Da Nikodemus nach einem halben Jahre den Hofrat ziemlich verdrießlich um Fideles Fortschritte befragte, lobte der Lehrmeister seinen Zögling ungemein und erbot sich, von dessen erstem, kindischem Lallen einige Proben zu geben. Der Fürst versammelte seine Vertrauten, und im Kreise derselben erschien der Hofrat mit einer sehr zuversichtlichen Miene nebst seinem Zögling.

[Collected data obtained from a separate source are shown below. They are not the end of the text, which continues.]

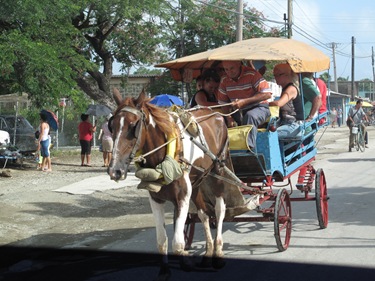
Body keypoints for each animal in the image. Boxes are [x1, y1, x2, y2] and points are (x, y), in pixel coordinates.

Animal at [108, 90, 231, 276]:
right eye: (112, 126)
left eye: (133, 125)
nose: (115, 170)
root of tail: (216, 114)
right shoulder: (156, 199)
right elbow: (162, 240)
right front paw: (165, 271)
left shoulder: (182, 198)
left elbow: (178, 243)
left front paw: (186, 260)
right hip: (196, 182)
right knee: (203, 214)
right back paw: (208, 252)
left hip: (217, 172)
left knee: (219, 210)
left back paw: (218, 252)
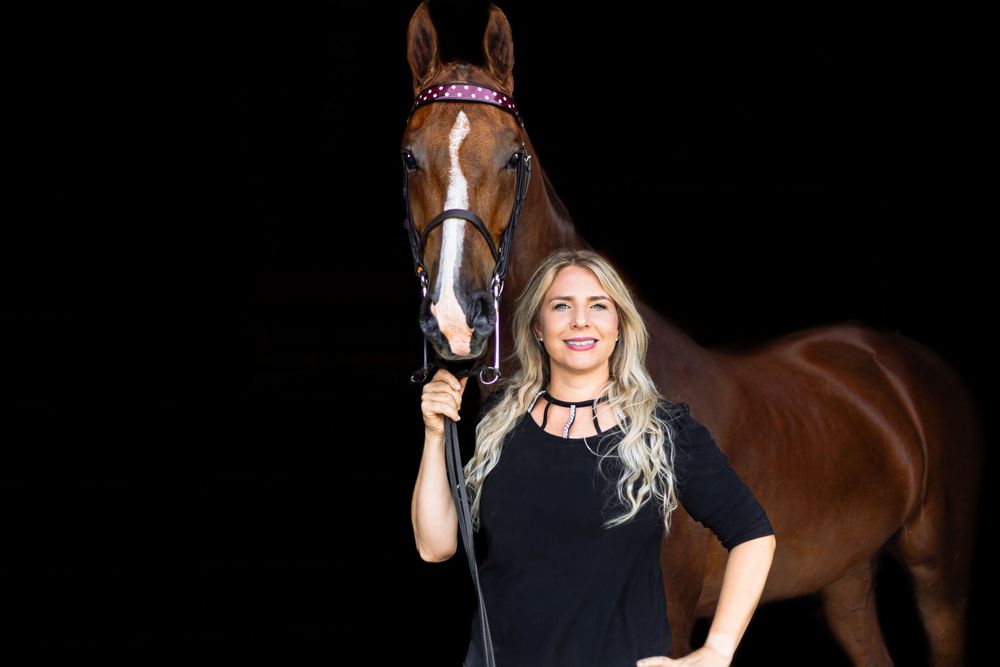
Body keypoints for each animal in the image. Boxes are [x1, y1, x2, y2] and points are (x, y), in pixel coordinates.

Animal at [400, 3, 984, 665]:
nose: (455, 315)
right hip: (845, 580)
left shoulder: (674, 620)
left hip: (940, 574)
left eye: (513, 156)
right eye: (410, 157)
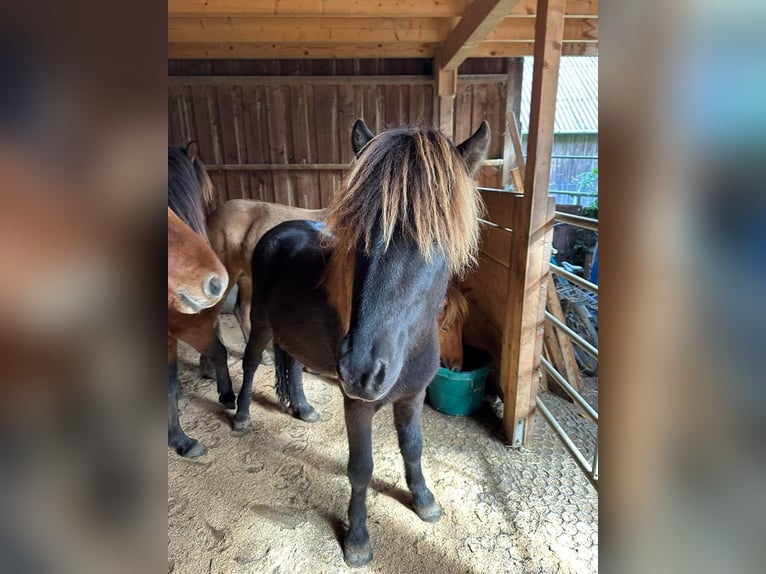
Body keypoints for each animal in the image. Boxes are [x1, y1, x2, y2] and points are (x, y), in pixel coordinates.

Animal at [234, 119, 490, 566]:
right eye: (359, 236)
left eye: (437, 240)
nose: (360, 372)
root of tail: (278, 230)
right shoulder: (358, 406)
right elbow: (361, 468)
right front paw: (357, 539)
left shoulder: (412, 398)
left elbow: (413, 448)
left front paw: (425, 501)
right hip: (261, 321)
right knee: (251, 362)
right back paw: (242, 416)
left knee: (293, 363)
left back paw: (303, 408)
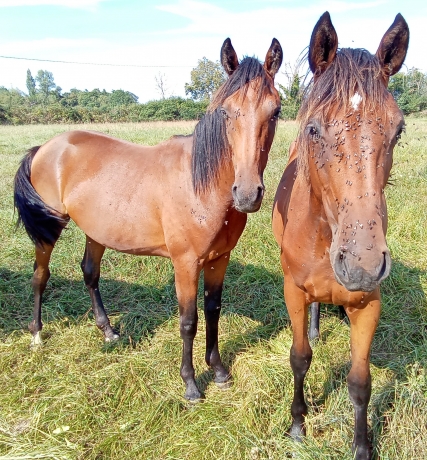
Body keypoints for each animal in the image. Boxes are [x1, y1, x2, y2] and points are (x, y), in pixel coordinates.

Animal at [15, 36, 284, 402]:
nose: (247, 193)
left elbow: (213, 312)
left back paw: (109, 333)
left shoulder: (220, 259)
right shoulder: (185, 264)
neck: (200, 185)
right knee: (40, 277)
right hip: (50, 229)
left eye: (276, 111)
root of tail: (45, 148)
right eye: (225, 111)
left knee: (90, 273)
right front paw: (190, 385)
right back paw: (37, 335)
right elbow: (189, 321)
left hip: (97, 231)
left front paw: (218, 371)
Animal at [274, 12, 412, 458]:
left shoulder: (369, 306)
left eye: (398, 130)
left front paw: (362, 446)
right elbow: (300, 357)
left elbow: (360, 382)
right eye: (314, 129)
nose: (362, 265)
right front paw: (298, 425)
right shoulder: (293, 292)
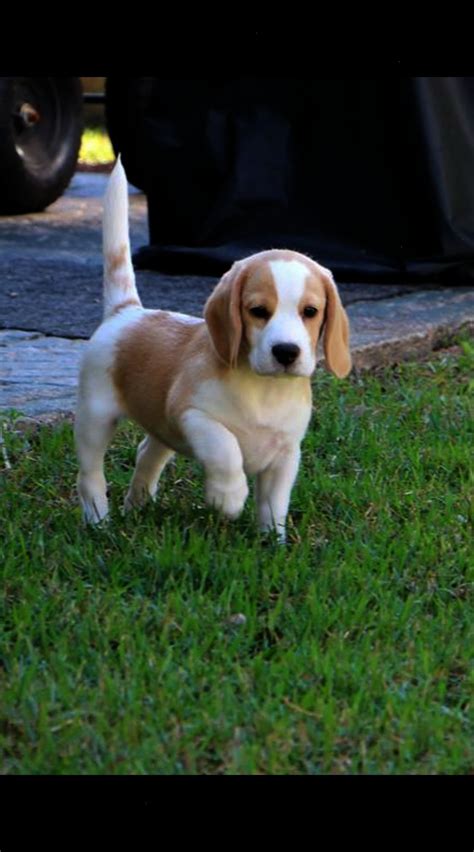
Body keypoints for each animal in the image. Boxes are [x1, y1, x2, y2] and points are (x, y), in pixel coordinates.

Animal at [75, 160, 352, 540]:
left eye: (310, 311)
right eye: (258, 311)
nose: (286, 352)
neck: (264, 390)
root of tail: (127, 312)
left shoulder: (285, 454)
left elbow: (274, 502)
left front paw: (272, 540)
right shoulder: (193, 415)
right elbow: (225, 447)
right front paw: (229, 496)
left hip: (159, 429)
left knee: (146, 452)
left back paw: (138, 505)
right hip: (96, 417)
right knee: (89, 474)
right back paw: (99, 522)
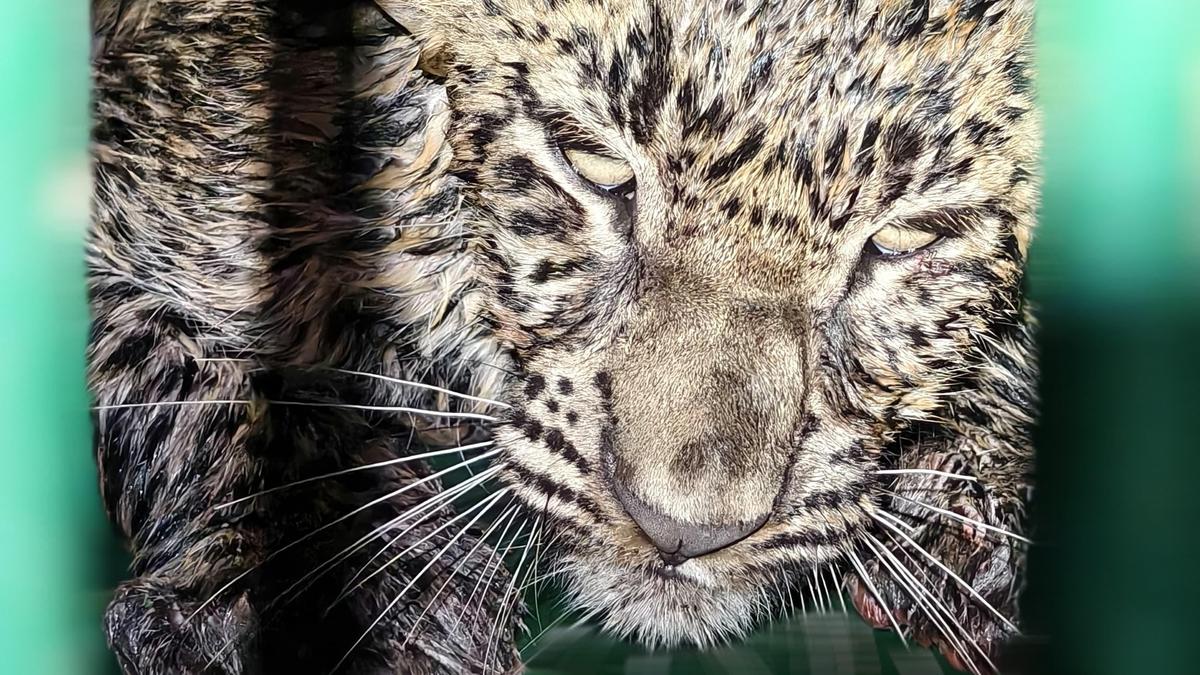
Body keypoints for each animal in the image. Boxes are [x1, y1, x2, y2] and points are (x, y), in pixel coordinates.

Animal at [89, 0, 1038, 673]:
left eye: (905, 240)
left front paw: (973, 516)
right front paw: (389, 589)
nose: (681, 531)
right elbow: (209, 390)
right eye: (595, 167)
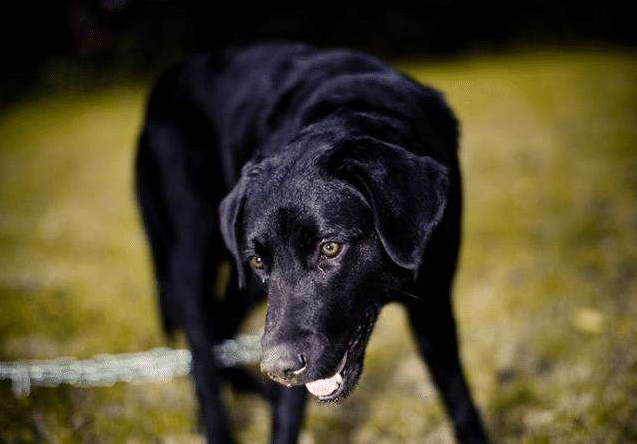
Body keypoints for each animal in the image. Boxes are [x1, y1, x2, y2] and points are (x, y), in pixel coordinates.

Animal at [135, 42, 486, 444]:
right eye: (259, 261)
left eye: (330, 247)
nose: (279, 369)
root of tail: (165, 80)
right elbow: (286, 418)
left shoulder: (434, 300)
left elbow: (459, 398)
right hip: (189, 258)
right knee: (202, 352)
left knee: (220, 327)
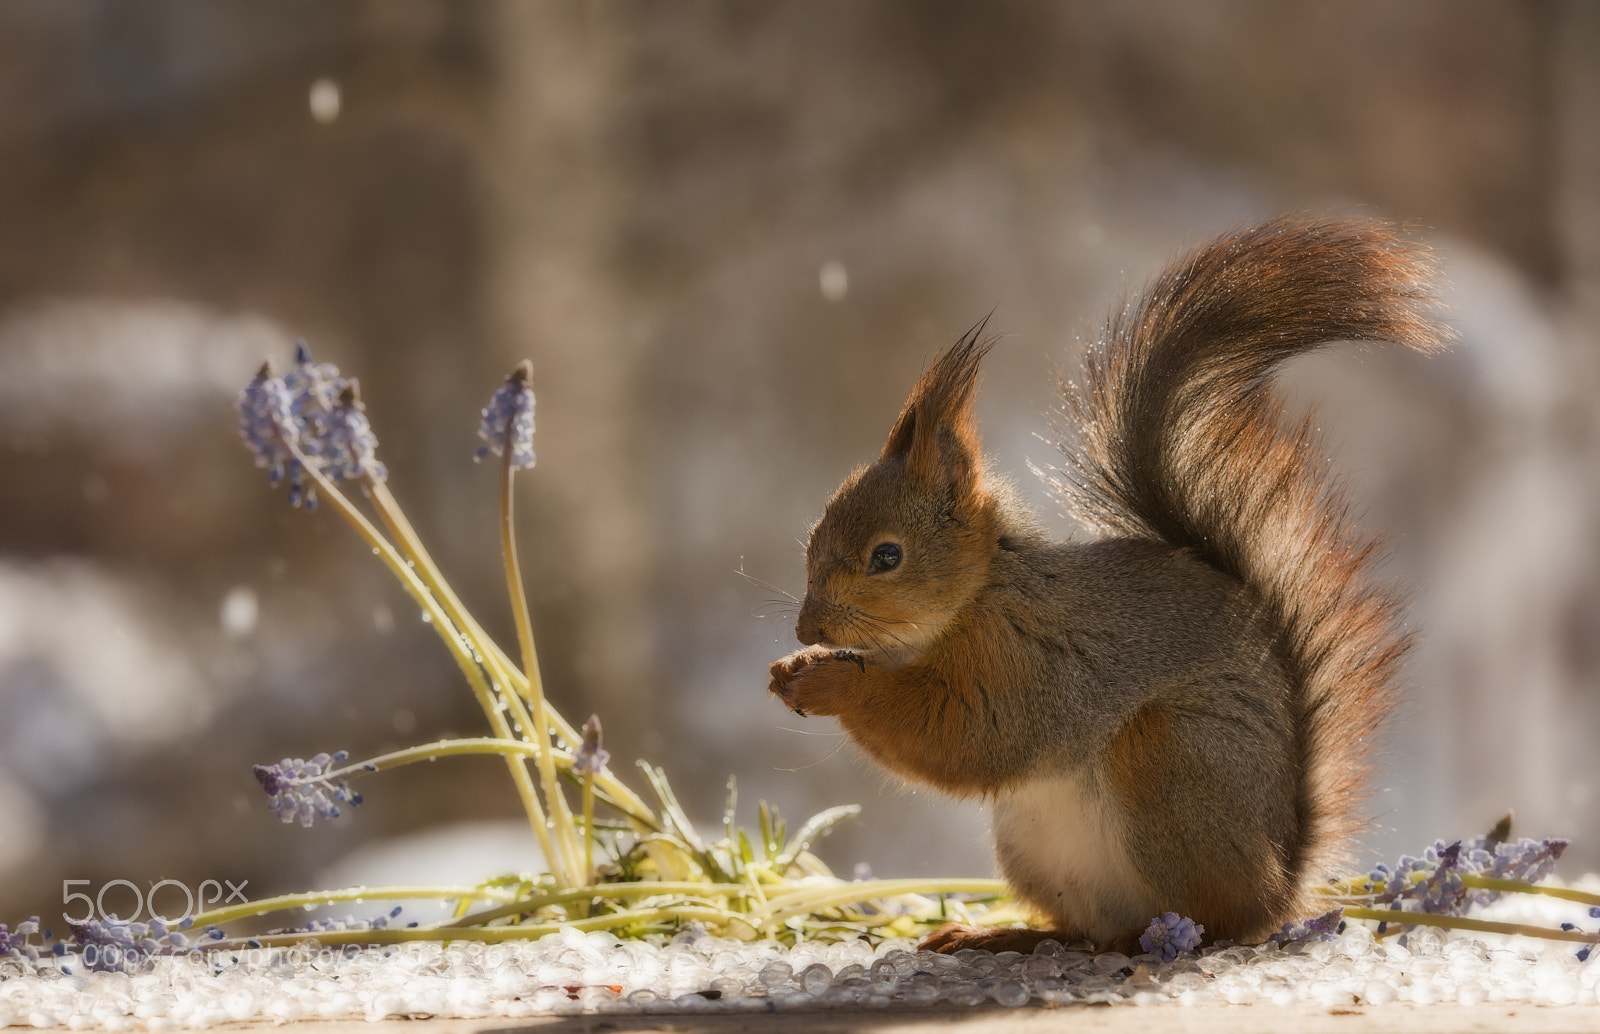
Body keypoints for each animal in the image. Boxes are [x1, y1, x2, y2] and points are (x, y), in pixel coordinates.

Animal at [767, 216, 1452, 954]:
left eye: (886, 556)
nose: (807, 628)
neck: (974, 600)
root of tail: (1280, 886)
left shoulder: (1032, 661)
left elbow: (971, 735)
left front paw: (830, 682)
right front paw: (793, 668)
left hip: (1169, 761)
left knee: (1210, 920)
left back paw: (1137, 941)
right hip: (1035, 848)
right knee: (1079, 926)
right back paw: (1004, 935)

Vor allem aus bemerkte der Hofrat in einer langen, vortrefflichen Rede voll feiner pädagogischen Bemerkungen, daß er im Unterricht genau den Gang der Natur beobachte, weil sie die beste Wegweiserin sei. Alle Künstelei in Unterricht und Erziehung sei Torheit und geisttötend und verderblich für die lebenden Geschlechter wie für die ganze Nachkommenschaft. Nur durch die schlechte Einrichtung des ersten Unterrichts sei das Unglück aller Staaten, der Untergang großer Nationen entstanden und alles Unheil in der Welt. Nebenbei machte er Hoffnung, seine neuerfundene Buchstabiermethode menschenfreundlich bekannt zu machen, wenn man ihm das Geheimnis mit einigen und zwanzigtausend Gulden bezahlen würde, und erwähnte eines großen Entwurfs, eine neue Fibel mit vielen Kupferstichen nach seinem eigenen Ideale herausgegeben und Sr. Durchlaucht dem Fürst Nikodemus, dem Mäzen und Beschützer der Wissenschaften und Gelehrten zu dedizieren.

Darauf fuhr er fort, den Gang der Natur im Unterricht des menschlichen Geschlechts zu entwickeln.